◆ **Exercise objective**:
Copy the part of the records that opens with the line containing "Document page, 1654x931 pixels." and closes with the line containing "picture [1395, 910, 1631, 916]", both of those lines included, with every character unchanged.

* start Raw records *

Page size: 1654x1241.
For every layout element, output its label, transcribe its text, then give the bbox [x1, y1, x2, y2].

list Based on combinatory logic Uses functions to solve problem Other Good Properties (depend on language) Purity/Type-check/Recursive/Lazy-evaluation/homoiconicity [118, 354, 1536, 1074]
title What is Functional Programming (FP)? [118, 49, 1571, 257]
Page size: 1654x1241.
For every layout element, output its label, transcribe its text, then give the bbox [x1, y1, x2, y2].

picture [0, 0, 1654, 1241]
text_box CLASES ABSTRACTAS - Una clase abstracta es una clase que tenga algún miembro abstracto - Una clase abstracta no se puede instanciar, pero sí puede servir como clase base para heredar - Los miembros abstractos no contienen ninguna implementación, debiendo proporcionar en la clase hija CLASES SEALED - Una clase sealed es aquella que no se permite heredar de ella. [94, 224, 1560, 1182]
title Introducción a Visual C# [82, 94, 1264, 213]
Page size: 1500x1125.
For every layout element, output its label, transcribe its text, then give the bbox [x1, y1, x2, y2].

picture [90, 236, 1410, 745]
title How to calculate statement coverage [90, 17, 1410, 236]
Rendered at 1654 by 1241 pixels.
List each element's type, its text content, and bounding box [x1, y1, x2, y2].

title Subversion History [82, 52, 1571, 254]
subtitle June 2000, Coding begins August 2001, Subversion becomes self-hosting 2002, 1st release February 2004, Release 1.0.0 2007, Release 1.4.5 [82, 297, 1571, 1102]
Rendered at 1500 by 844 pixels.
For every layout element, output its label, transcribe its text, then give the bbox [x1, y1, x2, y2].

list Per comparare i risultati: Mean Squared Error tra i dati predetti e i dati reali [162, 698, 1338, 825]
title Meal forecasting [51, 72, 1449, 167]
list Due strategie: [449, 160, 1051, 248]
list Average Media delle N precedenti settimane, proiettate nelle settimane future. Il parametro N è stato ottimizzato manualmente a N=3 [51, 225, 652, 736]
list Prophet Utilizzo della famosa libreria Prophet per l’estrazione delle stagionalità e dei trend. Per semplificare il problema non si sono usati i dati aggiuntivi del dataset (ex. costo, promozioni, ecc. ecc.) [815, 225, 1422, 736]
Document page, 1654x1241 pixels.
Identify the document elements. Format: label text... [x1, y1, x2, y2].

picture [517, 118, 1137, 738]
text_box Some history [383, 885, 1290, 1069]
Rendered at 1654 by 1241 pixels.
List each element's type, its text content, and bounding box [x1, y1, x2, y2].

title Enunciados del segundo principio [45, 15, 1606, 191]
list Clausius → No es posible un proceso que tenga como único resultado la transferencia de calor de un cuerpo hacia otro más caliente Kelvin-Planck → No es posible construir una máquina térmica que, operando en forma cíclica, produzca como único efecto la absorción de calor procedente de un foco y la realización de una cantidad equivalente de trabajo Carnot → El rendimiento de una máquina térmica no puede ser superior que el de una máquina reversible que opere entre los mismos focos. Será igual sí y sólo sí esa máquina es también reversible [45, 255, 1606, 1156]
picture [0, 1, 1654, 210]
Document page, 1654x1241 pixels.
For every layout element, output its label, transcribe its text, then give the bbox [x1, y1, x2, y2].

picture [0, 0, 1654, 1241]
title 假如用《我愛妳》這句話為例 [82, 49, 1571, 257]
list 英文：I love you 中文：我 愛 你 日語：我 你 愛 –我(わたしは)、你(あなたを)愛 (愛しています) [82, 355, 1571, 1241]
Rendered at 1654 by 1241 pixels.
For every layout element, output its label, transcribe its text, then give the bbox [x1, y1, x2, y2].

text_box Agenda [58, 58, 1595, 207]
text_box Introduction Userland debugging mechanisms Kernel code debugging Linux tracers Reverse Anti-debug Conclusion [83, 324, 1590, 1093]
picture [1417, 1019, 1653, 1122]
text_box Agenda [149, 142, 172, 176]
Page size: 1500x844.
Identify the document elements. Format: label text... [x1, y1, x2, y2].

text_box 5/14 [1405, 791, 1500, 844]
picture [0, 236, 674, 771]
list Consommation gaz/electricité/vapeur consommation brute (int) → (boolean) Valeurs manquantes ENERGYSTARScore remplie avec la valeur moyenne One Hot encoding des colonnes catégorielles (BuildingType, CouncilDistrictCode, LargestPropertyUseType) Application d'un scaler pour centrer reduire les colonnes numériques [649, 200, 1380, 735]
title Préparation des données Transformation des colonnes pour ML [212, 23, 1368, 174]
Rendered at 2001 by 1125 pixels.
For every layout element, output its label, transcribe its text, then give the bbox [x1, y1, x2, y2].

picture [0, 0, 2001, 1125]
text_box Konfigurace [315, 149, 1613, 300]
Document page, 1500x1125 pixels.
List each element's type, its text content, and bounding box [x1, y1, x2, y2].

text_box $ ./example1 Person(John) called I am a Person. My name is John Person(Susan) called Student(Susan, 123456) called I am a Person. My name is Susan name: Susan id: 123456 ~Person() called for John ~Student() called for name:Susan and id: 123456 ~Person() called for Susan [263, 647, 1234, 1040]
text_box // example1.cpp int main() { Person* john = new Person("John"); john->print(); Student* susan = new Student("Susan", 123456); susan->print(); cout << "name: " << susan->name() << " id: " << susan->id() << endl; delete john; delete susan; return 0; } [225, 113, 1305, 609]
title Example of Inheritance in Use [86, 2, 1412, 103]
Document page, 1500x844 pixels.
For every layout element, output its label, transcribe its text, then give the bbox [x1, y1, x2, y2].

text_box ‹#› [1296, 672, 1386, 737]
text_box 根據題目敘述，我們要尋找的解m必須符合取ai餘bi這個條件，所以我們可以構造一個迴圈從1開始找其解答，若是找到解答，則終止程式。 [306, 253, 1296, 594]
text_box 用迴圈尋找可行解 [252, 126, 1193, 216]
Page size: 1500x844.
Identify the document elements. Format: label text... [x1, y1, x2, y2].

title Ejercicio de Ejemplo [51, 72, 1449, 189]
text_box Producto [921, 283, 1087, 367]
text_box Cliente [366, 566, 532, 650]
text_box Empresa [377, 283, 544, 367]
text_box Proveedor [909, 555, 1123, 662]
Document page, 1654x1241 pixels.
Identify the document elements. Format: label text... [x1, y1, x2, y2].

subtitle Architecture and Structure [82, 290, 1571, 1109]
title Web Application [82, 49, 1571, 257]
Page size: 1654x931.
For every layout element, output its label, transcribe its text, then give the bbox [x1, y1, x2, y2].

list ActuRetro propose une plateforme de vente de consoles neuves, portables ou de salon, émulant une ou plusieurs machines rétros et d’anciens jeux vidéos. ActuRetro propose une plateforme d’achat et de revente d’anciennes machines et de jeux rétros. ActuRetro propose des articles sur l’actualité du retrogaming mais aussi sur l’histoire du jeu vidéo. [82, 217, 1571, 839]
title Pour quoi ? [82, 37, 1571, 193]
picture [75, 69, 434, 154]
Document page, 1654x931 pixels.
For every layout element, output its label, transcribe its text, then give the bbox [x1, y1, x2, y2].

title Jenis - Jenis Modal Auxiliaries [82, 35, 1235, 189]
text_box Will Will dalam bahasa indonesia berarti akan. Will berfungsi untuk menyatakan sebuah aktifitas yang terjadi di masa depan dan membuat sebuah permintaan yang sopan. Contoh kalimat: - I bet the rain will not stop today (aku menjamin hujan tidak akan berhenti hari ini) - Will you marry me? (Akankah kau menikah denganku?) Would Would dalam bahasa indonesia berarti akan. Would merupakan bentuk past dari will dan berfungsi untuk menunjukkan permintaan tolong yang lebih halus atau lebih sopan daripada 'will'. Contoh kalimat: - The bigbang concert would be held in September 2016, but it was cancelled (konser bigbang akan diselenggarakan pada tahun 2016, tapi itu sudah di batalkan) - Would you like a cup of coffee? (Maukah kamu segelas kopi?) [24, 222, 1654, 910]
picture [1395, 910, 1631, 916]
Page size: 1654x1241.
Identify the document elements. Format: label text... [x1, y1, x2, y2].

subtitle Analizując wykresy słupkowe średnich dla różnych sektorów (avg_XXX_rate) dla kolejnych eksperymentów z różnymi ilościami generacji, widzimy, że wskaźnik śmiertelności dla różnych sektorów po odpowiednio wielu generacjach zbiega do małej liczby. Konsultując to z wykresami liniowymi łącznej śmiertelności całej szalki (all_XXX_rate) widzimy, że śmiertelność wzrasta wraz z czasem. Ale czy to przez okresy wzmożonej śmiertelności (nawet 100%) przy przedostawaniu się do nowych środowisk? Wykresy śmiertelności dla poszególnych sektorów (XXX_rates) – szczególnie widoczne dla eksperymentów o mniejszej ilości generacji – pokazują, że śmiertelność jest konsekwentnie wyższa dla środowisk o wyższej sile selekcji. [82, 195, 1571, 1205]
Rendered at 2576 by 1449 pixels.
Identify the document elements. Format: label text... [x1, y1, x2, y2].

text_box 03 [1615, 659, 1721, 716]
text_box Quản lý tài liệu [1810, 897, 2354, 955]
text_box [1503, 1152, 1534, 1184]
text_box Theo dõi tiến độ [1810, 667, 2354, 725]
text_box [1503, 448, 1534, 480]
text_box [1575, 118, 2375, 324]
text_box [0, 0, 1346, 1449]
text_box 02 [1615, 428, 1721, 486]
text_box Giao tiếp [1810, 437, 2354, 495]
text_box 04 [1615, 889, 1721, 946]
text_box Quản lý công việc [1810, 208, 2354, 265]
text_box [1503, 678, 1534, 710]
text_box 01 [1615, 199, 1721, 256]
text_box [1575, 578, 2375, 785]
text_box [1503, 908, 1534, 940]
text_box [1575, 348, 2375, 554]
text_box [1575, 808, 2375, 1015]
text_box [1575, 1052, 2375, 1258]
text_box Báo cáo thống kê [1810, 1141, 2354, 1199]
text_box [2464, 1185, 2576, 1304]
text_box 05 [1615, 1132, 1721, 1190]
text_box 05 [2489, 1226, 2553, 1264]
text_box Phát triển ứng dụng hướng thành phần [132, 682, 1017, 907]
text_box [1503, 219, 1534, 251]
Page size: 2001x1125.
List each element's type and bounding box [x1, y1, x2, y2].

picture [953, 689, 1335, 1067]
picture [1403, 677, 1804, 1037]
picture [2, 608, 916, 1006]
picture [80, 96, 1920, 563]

* end Raw records *

◆ **Response below**:
Document page, 1654x931 pixels.
For every layout element, output its label, transcribe its text, then give the bbox [x1, y1, x2, y2].

title Jenis - Jenis Modal Auxiliaries [82, 35, 1235, 189]
text_box Will Will dalam bahasa indonesia berarti akan. Will berfungsi untuk menyatakan sebuah aktifitas yang terjadi di masa depan dan membuat sebuah permintaan yang sopan. Contoh kalimat: - I bet the rain will not stop today (aku menjamin hujan tidak akan berhenti hari ini) - Will you marry me? (Akankah kau menikah denganku?) Would Would dalam bahasa indonesia berarti akan. Would merupakan bentuk past dari will dan berfungsi untuk menunjukkan permintaan tolong yang lebih halus atau lebih sopan daripada 'will'. Contoh kalimat: - The bigbang concert would be held in September 2016, but it was cancelled (konser bigbang akan diselenggarakan pada tahun 2016, tapi itu sudah di batalkan) - Would you like a cup of coffee? (Maukah kamu segelas kopi?) [24, 222, 1654, 910]
picture [1395, 910, 1631, 916]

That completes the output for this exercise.